## WHAT YOU WILL DO
Repeat the entries below exactly, pictures excluded.

(Collected data)
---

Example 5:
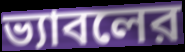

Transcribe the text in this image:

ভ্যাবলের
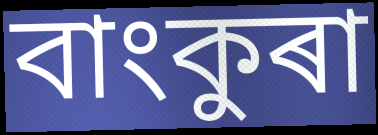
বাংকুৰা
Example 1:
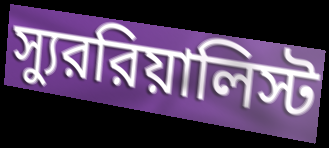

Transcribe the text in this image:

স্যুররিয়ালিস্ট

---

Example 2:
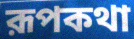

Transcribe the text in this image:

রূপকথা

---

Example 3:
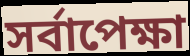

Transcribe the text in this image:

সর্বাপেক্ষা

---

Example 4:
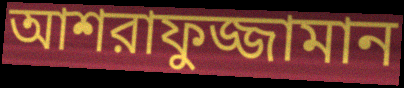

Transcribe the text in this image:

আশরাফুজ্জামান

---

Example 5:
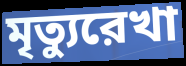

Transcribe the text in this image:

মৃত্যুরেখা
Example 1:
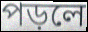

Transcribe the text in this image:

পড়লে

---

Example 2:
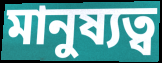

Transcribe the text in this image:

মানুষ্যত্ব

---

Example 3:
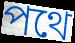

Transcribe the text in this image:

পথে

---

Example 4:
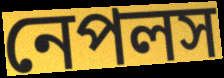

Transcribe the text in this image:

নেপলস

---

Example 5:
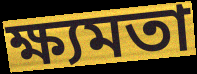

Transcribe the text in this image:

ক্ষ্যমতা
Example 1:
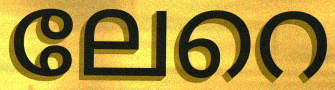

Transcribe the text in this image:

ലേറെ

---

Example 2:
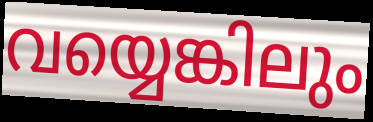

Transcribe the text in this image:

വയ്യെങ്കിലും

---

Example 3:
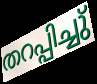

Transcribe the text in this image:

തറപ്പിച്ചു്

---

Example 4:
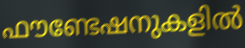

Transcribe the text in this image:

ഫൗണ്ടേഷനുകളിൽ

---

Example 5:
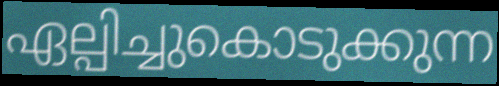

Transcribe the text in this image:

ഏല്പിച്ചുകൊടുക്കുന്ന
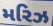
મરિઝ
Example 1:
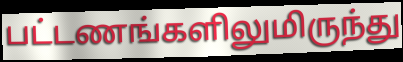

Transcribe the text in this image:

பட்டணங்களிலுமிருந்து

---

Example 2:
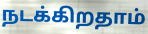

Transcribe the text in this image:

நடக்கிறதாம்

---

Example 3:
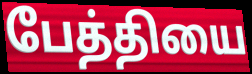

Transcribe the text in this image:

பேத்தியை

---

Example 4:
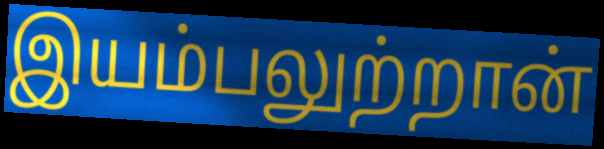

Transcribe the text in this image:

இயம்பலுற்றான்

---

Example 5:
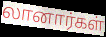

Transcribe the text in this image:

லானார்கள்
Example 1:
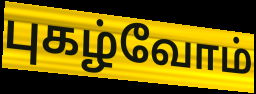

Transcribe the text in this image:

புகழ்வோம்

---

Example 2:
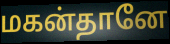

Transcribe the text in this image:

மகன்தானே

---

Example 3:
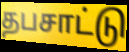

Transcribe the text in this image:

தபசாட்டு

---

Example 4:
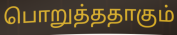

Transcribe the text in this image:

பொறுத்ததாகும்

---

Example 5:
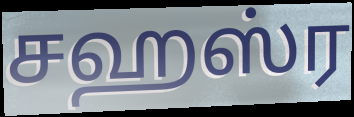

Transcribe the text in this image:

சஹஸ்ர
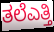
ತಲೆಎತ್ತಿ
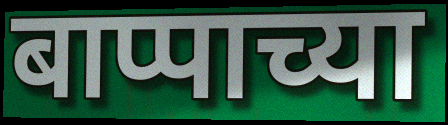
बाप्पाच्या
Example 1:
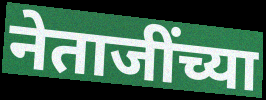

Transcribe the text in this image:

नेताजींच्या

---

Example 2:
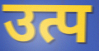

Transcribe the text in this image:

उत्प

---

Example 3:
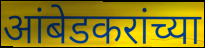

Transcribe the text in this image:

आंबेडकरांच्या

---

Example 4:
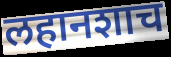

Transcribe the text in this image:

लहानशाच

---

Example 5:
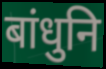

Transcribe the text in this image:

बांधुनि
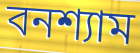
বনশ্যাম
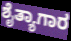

## EXERCISE OUTPUT
---

Example 5:

Transcribe the text in this image:

ভ্যাবলের
বাংকুৰা
Example 1:

Transcribe the text in this image:

স্যুররিয়ালিস্ট

---

Example 2:

Transcribe the text in this image:

রূপকথা

---

Example 3:

Transcribe the text in this image:

সর্বাপেক্ষা

---

Example 4:

Transcribe the text in this image:

আশরাফুজ্জামান

---

Example 5:

Transcribe the text in this image:

মৃত্যুরেখা
Example 1:

Transcribe the text in this image:

পড়লে

---

Example 2:

Transcribe the text in this image:

মানুষ্যত্ব

---

Example 3:

Transcribe the text in this image:

পথে

---

Example 4:

Transcribe the text in this image:

নেপলস

---

Example 5:

Transcribe the text in this image:

ক্ষ্যমতা
Example 1:

Transcribe the text in this image:

ലേറെ

---

Example 2:

Transcribe the text in this image:

വയ്യെങ്കിലും

---

Example 3:

Transcribe the text in this image:

തറപ്പിച്ചു്

---

Example 4:

Transcribe the text in this image:

ഫൗണ്ടേഷനുകളിൽ

---

Example 5:

Transcribe the text in this image:

ഏല്പിച്ചുകൊടുക്കുന്ന
મરિઝ
Example 1:

Transcribe the text in this image:

பட்டணங்களிலுமிருந்து

---

Example 2:

Transcribe the text in this image:

நடக்கிறதாம்

---

Example 3:

Transcribe the text in this image:

பேத்தியை

---

Example 4:

Transcribe the text in this image:

இயம்பலுற்றான்

---

Example 5:

Transcribe the text in this image:

லானார்கள்
Example 1:

Transcribe the text in this image:

புகழ்வோம்

---

Example 2:

Transcribe the text in this image:

மகன்தானே

---

Example 3:

Transcribe the text in this image:

தபசாட்டு

---

Example 4:

Transcribe the text in this image:

பொறுத்ததாகும்

---

Example 5:

Transcribe the text in this image:

சஹஸ்ர
ತಲೆಎತ್ತಿ
बाप्पाच्या
Example 1:

Transcribe the text in this image:

नेताजींच्या

---

Example 2:

Transcribe the text in this image:

उत्प

---

Example 3:

Transcribe the text in this image:

आंबेडकरांच्या

---

Example 4:

Transcribe the text in this image:

लहानशाच

---

Example 5:

Transcribe the text in this image:

बांधुनि
বনশ্যাম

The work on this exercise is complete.